[What you should do]
Would you pull out every line of the material that contains the string "scene"?

[Records]
· · ·
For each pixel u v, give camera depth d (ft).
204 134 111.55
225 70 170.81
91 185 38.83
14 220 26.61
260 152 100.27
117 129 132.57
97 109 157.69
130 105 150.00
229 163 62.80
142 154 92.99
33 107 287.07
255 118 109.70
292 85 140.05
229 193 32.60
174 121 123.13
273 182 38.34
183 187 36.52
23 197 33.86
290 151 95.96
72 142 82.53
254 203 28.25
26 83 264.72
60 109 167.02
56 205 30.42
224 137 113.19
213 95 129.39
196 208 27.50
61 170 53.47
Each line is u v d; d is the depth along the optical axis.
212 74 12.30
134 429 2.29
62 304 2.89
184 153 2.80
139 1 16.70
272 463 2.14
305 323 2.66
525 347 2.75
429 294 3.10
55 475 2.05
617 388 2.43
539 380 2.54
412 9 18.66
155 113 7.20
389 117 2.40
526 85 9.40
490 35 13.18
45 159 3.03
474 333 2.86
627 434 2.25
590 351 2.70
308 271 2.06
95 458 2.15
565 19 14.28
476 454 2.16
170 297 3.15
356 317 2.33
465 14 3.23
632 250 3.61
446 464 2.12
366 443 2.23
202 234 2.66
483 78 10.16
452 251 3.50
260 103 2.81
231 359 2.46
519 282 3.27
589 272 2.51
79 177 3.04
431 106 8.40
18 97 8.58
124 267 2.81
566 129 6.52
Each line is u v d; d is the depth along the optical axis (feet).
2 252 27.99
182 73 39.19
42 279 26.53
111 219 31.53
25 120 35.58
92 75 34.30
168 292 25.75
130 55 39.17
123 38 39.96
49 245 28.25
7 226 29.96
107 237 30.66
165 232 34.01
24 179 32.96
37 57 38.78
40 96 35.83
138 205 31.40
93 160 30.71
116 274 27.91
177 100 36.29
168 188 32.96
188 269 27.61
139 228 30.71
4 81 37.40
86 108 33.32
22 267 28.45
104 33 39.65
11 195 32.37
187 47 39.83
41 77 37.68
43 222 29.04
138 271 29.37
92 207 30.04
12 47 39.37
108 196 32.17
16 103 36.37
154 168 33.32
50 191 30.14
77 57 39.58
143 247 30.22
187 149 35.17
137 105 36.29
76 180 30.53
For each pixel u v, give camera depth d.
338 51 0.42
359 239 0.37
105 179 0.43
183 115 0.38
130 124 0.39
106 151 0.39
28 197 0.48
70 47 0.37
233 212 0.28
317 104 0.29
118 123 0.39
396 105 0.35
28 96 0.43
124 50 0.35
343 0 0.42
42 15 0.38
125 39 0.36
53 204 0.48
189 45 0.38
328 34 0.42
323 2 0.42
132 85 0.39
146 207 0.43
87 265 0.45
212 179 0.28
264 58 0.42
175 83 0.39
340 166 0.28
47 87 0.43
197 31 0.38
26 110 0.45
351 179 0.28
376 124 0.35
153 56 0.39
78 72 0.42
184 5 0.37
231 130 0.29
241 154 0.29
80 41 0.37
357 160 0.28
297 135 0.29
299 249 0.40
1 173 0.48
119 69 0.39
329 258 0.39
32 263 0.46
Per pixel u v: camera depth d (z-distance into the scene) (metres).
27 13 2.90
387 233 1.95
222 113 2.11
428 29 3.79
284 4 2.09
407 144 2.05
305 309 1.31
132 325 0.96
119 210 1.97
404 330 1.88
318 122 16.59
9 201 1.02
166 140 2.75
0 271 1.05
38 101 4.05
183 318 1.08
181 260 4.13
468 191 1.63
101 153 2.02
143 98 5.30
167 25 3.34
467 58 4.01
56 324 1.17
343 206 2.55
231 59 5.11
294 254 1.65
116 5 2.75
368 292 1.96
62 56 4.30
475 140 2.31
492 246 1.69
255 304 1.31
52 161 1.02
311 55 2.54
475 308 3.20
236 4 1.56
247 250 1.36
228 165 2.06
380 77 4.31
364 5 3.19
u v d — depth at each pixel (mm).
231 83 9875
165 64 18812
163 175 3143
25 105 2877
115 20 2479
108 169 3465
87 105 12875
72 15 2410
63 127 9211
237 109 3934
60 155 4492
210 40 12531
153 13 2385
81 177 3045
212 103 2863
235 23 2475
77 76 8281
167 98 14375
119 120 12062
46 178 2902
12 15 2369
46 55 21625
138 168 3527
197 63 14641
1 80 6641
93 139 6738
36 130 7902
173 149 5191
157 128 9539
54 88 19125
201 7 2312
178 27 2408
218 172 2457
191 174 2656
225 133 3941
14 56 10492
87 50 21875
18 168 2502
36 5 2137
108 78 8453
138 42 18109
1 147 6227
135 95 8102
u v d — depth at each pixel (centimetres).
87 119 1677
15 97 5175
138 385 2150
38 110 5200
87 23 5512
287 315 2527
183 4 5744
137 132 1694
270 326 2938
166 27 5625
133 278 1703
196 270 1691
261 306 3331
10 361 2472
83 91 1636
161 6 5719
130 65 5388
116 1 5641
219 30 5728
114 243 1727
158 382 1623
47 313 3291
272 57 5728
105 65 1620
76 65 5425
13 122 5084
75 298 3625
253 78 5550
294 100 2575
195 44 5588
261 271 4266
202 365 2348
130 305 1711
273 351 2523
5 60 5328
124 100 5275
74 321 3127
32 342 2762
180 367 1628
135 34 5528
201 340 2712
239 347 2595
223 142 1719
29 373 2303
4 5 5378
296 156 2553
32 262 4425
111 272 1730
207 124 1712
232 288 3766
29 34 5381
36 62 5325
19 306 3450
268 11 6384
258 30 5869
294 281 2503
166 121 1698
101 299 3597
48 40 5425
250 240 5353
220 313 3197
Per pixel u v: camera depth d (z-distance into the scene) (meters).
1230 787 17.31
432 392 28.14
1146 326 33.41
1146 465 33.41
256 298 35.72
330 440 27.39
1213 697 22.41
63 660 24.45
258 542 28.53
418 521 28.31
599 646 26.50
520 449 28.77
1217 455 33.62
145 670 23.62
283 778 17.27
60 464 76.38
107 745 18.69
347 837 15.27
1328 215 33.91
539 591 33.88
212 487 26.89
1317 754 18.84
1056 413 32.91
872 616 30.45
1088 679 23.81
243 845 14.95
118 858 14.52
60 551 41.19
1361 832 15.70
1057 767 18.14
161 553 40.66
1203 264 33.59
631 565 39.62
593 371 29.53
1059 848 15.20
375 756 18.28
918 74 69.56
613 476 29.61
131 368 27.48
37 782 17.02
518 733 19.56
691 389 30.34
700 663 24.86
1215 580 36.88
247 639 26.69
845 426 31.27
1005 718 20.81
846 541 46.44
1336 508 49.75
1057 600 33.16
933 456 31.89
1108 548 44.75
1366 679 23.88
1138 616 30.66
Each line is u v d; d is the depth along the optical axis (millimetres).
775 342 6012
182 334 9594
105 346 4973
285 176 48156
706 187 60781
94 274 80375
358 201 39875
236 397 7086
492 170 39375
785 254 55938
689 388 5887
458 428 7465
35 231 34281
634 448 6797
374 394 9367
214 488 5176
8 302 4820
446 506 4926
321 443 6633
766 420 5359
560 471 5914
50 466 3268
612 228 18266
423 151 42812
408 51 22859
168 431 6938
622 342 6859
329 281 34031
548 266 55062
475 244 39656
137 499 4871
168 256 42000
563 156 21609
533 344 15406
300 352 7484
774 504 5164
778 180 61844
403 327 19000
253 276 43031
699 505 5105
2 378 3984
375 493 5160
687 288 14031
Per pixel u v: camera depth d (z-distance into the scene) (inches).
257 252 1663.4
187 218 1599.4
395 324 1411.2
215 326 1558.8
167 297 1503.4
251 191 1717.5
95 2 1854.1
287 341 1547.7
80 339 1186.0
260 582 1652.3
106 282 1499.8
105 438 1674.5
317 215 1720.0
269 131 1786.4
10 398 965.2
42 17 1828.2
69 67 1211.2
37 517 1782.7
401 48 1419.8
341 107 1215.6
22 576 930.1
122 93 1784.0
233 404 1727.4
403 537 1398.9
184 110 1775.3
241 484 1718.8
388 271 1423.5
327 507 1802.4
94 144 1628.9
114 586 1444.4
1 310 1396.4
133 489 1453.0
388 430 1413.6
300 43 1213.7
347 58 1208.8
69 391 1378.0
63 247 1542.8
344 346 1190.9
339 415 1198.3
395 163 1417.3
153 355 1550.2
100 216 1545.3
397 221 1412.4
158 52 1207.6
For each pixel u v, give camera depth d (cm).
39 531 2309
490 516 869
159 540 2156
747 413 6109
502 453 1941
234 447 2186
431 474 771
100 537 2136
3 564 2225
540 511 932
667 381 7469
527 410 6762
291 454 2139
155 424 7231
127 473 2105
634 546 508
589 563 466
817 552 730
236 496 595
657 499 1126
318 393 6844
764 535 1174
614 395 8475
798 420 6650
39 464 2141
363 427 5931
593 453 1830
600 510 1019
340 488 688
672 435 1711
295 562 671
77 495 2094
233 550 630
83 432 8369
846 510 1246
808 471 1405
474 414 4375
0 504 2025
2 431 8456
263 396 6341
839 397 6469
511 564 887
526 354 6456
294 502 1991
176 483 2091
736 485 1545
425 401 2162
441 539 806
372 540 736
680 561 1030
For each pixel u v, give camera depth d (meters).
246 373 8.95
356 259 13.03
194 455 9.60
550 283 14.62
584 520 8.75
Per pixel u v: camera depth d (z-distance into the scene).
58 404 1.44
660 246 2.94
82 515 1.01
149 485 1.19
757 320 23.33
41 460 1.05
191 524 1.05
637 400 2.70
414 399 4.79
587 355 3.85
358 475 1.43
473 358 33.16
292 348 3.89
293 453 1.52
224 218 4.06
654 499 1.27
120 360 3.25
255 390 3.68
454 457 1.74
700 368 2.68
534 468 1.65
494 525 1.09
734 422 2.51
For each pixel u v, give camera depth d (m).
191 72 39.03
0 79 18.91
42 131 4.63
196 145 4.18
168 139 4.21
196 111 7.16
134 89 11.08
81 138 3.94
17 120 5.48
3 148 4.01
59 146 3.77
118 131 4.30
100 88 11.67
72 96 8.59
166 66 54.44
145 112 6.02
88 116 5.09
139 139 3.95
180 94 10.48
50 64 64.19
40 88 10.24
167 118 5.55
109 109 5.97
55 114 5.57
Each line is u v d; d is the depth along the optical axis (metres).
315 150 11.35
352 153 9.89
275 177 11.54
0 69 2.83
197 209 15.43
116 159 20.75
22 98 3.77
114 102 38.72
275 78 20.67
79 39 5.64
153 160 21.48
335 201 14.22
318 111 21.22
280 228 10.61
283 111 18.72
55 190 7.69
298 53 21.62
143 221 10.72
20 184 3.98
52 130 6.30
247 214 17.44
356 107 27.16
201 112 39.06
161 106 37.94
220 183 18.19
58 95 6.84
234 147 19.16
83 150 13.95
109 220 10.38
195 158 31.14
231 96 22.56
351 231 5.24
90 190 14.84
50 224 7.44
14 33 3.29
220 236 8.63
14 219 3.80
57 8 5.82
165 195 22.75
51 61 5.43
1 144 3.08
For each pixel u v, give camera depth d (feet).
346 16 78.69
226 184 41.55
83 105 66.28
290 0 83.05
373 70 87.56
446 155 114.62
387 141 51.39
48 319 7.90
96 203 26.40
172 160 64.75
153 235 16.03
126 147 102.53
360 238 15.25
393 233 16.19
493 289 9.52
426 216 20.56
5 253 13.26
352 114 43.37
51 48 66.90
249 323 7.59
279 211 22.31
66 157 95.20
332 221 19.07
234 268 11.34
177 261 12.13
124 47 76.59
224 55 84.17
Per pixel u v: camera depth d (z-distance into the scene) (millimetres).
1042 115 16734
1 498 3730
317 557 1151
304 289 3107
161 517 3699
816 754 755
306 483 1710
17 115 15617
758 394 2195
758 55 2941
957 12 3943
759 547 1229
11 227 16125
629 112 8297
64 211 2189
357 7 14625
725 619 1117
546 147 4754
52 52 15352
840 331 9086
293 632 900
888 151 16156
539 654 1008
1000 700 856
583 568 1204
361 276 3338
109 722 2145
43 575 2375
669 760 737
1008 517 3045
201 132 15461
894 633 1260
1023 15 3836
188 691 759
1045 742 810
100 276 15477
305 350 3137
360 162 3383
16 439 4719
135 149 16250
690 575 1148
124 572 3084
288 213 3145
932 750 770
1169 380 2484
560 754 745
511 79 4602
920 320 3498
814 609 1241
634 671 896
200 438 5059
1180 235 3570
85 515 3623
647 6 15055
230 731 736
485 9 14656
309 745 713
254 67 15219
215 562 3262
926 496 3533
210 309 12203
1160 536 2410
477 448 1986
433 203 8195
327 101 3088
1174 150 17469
· · ·
[Response below]
Per pixel u v: camera depth d (z-distance into the scene) (metres).
Per pixel u v: camera depth d (z-distance into the scene) (meters).
Per pixel u v: camera depth d (z-distance into the scene) (inches).
Per pixel u v: camera depth d (z-distance into the scene).
Per pixel u v: camera depth d (z-distance into the scene) (millimetres).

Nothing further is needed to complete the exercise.